There's little doubt that we need more women in positions of power— hell, Lean In became a bestseller based on this premise. The question is, how can we help ladies get top positions? Lean in as they may, there are still systemic biases that leave them at a disadvantage. Hence, gender quotas. But do quotas hurt more than they help? Peggy Drexler at The Daily Beast thinks so.
Norway got the gender quota ball rolling in 2003, when it mandated that 40 percent of board members be female. By 2010, women held 25 percent of board positions. France, Belgium, Spain, and Italy followed suit with their own quotas.
But what about the women gender quotas help, who may feel they are being promoted based on their gender?
The quota system — or, more specifically, the women pulled into power because of it — can suffer from the perception that companies are getting the best of a single and specific gender, and not the best, period.
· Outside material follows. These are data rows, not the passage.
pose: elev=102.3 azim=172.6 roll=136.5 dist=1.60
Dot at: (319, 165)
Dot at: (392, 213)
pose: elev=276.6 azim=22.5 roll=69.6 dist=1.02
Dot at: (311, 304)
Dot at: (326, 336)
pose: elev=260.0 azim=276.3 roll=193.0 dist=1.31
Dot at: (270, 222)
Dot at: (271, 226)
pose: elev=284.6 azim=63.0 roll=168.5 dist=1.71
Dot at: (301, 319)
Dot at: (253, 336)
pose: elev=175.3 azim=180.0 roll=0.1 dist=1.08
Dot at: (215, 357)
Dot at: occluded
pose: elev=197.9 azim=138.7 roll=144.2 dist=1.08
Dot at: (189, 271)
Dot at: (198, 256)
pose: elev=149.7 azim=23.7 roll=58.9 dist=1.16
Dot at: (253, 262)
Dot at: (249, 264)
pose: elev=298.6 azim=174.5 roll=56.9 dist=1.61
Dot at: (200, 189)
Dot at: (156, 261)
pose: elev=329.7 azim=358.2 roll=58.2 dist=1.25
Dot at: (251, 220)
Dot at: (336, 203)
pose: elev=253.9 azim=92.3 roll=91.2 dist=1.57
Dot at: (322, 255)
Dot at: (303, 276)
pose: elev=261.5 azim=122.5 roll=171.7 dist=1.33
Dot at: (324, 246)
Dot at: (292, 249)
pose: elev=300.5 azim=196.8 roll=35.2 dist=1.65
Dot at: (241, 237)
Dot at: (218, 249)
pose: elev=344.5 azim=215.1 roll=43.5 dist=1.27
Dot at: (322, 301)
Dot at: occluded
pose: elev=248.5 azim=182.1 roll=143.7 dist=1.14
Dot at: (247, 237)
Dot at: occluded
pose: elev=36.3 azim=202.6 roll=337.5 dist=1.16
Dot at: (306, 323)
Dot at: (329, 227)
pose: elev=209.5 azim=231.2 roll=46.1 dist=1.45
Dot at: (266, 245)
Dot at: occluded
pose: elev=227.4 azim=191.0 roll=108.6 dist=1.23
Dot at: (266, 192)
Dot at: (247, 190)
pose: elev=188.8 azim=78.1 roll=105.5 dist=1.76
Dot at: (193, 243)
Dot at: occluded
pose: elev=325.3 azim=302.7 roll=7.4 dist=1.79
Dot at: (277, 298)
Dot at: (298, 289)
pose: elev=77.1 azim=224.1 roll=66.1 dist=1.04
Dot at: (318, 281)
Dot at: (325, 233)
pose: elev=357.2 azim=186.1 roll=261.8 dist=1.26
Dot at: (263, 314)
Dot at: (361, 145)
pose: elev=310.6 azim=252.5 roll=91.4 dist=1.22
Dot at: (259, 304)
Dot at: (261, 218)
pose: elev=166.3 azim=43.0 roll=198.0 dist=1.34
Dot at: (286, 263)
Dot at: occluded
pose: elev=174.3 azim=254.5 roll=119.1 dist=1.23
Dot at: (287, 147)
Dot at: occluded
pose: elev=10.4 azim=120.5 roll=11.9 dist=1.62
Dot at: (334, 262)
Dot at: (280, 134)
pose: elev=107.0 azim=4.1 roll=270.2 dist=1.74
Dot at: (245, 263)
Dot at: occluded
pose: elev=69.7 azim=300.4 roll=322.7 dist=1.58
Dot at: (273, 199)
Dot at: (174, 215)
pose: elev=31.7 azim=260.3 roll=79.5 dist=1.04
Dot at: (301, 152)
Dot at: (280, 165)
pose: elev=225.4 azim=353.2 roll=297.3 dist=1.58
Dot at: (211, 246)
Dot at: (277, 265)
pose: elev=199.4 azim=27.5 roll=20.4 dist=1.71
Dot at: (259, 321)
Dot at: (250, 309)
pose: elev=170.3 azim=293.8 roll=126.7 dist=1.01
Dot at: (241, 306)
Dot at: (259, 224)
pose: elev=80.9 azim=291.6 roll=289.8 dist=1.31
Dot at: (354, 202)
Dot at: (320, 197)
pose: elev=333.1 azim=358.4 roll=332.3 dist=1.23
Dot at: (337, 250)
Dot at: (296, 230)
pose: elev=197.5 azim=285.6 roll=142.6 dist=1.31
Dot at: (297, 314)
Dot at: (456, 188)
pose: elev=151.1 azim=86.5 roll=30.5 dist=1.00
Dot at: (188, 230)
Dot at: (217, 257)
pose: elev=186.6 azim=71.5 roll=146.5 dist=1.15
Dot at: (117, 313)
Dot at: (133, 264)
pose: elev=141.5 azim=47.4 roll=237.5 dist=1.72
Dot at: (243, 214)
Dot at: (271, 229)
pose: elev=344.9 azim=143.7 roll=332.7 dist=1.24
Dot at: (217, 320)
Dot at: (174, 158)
Quotas are about giving opportunities that wouldn't normally be given to a group we know is at a disadvantage due to discrimination. By making the promotion of more women mandatory, people will have the opportunity to realize that these women at the top are actually capable leaders and beneficial to the company. By imposing the idea of female leaders, we are guiding people toward acceptance and even encouragement of women at the top.
Drexler cites a report in the Economist that argued,"to obey the law, Norwegian firms promoted many women who were less experienced than the directors they had before." This is the same Economist article that states, "Times have changed. These days no one doubts that women can run companies." I don't even need to refute that one, since the report does exactly that itself, a few paragraphs later: "While firms that discriminate a lot will be eclipsed by those that promote on merit (and possibly sued), that can take time," the article says. "And men do persistently underestimate women." The article then contradicts its own argument in a single paragraph:
The women that companies voluntarily appoint to boards are mostly excellent (indeed, they may have had to be particularly talented to overcome the barriers in their way). The effect of quotas, however, will be to elevate women who would not otherwise get onto the board. It would be surprising if they proved as able as those appointed without such help.
Hmmm. Something's missing here, between "they may have had to be particularly talented to overcome the barriers" and "it would be surprising if they proved as able as those appointed without such help." What about the women who are as qualified as their male counterparts, except for the fact that they are female?
Drexler glosses over this same notion of gender holding us back. "Women whose hard work earns them professional success may find that their achievements are downplayed in the shadow of enforced quotas," she writes.
This all smacks of post-feminism. Undoubtedly, these women are at least as successful as their male counterparts. Yet discrimination is still very much a fact of life in most workplaces, and to deny the positive effect of balancing policies like gender quotas is to have a individualist viewpoint that discounts the difficulties most women face when trying to get ahead. Undoubtedly, the quota system is far from perfect. But when people still doubt whether women can run companies, we evidently need gender quotas, at least for now, to prove them wrong.